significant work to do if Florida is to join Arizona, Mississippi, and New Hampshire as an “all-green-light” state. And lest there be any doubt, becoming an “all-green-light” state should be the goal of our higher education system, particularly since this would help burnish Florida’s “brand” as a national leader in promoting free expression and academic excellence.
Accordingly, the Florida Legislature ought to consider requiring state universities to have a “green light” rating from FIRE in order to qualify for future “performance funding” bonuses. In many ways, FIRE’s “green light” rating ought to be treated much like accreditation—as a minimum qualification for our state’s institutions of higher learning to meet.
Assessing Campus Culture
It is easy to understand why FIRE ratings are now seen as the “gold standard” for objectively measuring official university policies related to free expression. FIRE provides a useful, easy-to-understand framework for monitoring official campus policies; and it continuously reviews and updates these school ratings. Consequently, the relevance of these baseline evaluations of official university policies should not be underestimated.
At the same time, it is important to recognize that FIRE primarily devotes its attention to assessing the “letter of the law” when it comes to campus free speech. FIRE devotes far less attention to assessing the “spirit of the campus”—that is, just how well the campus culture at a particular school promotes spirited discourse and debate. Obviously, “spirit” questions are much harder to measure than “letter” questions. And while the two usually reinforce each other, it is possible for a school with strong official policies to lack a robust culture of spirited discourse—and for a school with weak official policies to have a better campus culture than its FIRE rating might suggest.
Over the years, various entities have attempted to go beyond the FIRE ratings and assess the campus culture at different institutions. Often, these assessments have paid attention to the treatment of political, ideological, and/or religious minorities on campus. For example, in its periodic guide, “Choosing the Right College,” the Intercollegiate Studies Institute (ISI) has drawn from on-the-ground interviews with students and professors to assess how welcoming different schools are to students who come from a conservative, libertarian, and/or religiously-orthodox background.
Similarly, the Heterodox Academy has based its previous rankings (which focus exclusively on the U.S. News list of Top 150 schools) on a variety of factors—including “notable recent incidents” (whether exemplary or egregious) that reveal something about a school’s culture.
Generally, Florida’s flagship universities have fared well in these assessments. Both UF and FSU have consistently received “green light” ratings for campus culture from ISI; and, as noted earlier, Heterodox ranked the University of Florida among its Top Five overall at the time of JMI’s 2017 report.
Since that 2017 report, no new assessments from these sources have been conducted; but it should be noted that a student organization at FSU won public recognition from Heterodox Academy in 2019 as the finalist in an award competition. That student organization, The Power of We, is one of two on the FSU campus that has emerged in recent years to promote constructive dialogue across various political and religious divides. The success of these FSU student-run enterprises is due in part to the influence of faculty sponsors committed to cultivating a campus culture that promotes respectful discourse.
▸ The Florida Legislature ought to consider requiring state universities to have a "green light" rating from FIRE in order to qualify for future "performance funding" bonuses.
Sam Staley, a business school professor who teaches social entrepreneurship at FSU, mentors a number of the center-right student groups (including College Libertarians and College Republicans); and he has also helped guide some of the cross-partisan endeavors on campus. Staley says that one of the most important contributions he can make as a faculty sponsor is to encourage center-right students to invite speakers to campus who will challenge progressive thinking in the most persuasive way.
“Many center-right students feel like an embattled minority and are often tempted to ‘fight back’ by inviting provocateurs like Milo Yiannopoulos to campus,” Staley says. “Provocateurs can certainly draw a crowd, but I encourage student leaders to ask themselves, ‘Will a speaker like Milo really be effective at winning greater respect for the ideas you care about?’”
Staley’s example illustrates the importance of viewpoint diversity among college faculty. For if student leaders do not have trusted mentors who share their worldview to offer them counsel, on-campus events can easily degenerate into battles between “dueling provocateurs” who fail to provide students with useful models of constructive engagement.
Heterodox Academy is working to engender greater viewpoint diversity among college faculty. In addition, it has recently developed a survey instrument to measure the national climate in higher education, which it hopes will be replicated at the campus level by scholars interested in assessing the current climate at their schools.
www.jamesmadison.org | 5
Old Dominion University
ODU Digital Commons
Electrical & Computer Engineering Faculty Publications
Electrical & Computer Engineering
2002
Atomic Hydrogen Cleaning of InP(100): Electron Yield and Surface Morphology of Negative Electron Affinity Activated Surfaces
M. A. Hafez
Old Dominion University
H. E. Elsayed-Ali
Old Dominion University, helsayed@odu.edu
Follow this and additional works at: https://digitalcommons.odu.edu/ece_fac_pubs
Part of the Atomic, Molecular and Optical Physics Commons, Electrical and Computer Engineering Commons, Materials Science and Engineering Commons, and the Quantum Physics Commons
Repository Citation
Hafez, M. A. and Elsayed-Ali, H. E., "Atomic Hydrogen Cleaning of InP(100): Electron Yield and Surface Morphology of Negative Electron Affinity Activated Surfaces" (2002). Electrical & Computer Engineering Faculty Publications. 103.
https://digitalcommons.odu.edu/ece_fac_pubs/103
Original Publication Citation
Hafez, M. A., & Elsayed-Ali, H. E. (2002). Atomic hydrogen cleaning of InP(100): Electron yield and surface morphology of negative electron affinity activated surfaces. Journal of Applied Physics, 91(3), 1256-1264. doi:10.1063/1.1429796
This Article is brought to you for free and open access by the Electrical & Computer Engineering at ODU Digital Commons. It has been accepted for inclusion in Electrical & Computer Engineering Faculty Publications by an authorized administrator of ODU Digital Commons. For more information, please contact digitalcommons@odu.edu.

**Task directions:**
Begin with the first line of the records and reproduce each line as is, ending with the line that holds "At the same".

**The completed task:**
significant work to do if Florida is to join Arizona, Mississippi, and New Hampshire as an “all-green-light” state. And lest there be any doubt, becoming an “all-green-light” state should be the goal of our higher education system, particularly since this would help burnish Florida’s “brand” as a national leader in promoting free expression and academic excellence.
Accordingly, the Florida Legislature ought to consider requiring state universities to have a “green light” rating from FIRE in order to qualify for future “performance funding” bonuses. In many ways, FIRE’s “green light” rating ought to be treated much like accreditation—as a minimum qualification for our state’s institutions of higher learning to meet.
Assessing Campus Culture
It is easy to understand why FIRE ratings are now seen as the “gold standard” for objectively measuring official university policies related to free expression. FIRE provides a useful, easy-to-understand framework for monitoring official campus policies; and it continuously reviews and updates these school ratings. Consequently, the relevance of these baseline evaluations of official university policies should not be underestimated.
At the same time, it is important to recognize that FIRE primarily devotes its attention to assessing the “letter of the law” when it comes to campus free speech. FIRE devotes far less attention to assessing the “spirit of the campus”—that is, just how well the campus culture at a particular school promotes spirited discourse and debate. Obviously, “spirit” questions are much harder to measure than “letter” questions. And while the two usually reinforce each other, it is possible for a school with strong official policies to lack a robust culture of spirited discourse—and for a school with weak official policies to have a better campus culture than its FIRE rating might suggest.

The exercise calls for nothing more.